• _YOUR TASK_: Would you retype the entries from the first line to the line bearing "### Key Analysis Objectives", both included, leaving out every picture?

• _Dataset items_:

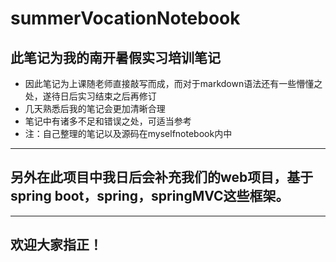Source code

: # summerVocationNotebook
## 此笔记为我的南开暑假实习培训笔记
- 因此笔记为上课随老师直接敲写而成，而对于markdown语法还有一些懵懂之处，遂待日后实习结束之后再修订
- 几天熟悉后我的笔记会更加清晰合理
- 笔记中有诸多不足和错误之处，可适当参考
- 注：自己整理的笔记以及源码在myselfnotebook内中

---
## 另外在此项目中我日后会补充我们的web项目，基于spring boot，spring，springMVC这些框架。
---
## 欢迎大家指正！
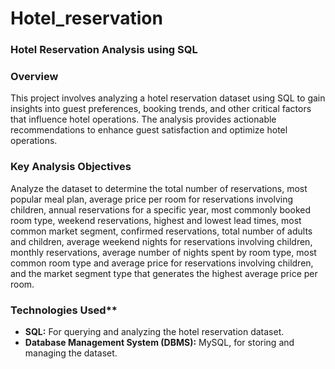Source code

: # Hotel_reservation
### Hotel Reservation Analysis using SQL
### Overview
This project involves analyzing a hotel reservation dataset using SQL to gain insights into guest preferences, booking trends, and other critical factors that influence hotel operations. The analysis provides actionable recommendations to enhance guest satisfaction and optimize hotel operations.

### Key Analysis Objectives
Analyze the dataset to determine the total number of reservations, most popular meal plan, average price per room for reservations involving children, annual reservations for a specific year, most commonly booked room type, weekend reservations, highest and lowest lead times, most common market segment, confirmed reservations, total number of adults and children, average weekend nights for reservations involving children, monthly reservations, average number of nights spent by room type, most common room type and average price for reservations involving children, and the market segment type that generates the highest average price per room.

### Technologies Used**
  
- **SQL:** For querying and analyzing the hotel reservation dataset.
- **Database Management System (DBMS):** MySQL, for storing and managing the dataset.
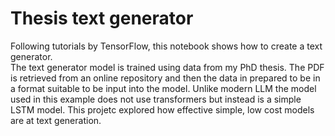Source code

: # Thesis text generator

Following tutorials by TensorFlow, this notebook shows how to create a text generator.  
The text generator model is trained using data from my PhD thesis. The PDF is retrieved from an online repository and then the data in prepared to be in a format suitable to be input into the model.
Unlike modern LLM the model used in this example does not use transformers but instead is a simple LSTM model. This projetc explored how effective simple, low cost models are at text generation.

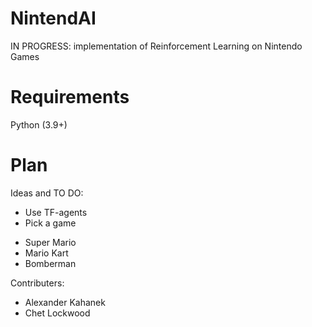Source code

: # NintendAI

IN PROGRESS: implementation of Reinforcement Learning on Nintendo Games
 
# Requirements

Python (3.9+)


# Plan

Ideas and TO DO:

+ Use TF-agents
+ Pick a game
 - Super Mario
 - Mario Kart
 - Bomberman
 
 
Contributers:

+ Alexander Kahanek
+ Chet Lockwood
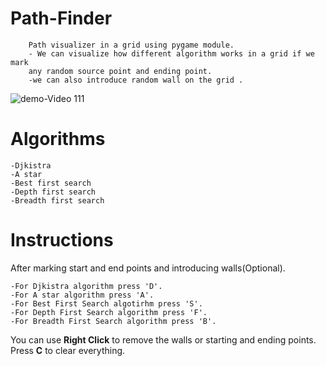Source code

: # Path-Finder 
        Path visualizer in a grid using pygame module.
        - We can visualize how different algorithm works in a grid if we mark 
        any random source point and ending point.
        -we can also introduce random wall on the grid .
        

![demo-Video 111](https://user-images.githubusercontent.com/53432706/93472055-cd290800-f911-11ea-8903-84ad480d2bce.gif)


# Algorithms
    -Djkistra
    -A star
    -Best first search
    -Depth first search
    -Breadth first search
    
# Instructions

After marking start and end points and introducing walls(Optional).

    -For Djkistra algorithm press 'D'.
    -For A star algorithm press 'A'.
    -For Best First Search algotirhm press 'S'.
    -For Depth First Search algorithm press 'F'.
    -For Breadth First Search algorithm press 'B'.

You can use **Right Click** to remove the walls or starting and ending points.
Press **C** to clear everything.

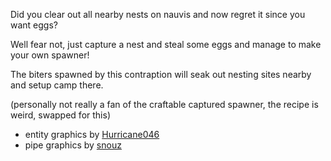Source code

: Did you clear out all nearby nests on nauvis and now regret it since you want eggs?

Well fear not, just capture a nest and steal some eggs and manage to make your own spawner!

The biters spawned by this contraption will seak out nesting sites nearby and setup camp there.

(personally not really a fan of the craftable captured spawner, the recipe is weird, swapped for this)

- entity graphics by [Hurricane046](https://mods.factorio.com/user/Hurricane046)
- pipe graphics by [snouz](https://mods.factorio.com/user/snouz)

• _SOLVED EXERCISE_:
Source code

: # summerVocationNotebook
## 此笔记为我的南开暑假实习培训笔记
- 因此笔记为上课随老师直接敲写而成，而对于markdown语法还有一些懵懂之处，遂待日后实习结束之后再修订
- 几天熟悉后我的笔记会更加清晰合理
- 笔记中有诸多不足和错误之处，可适当参考
- 注：自己整理的笔记以及源码在myselfnotebook内中

---
## 另外在此项目中我日后会补充我们的web项目，基于spring boot，spring，springMVC这些框架。
---
## 欢迎大家指正！
Source code

: # Hotel_reservation
### Hotel Reservation Analysis using SQL
### Overview
This project involves analyzing a hotel reservation dataset using SQL to gain insights into guest preferences, booking trends, and other critical factors that influence hotel operations. The analysis provides actionable recommendations to enhance guest satisfaction and optimize hotel operations.

### Key Analysis Objectives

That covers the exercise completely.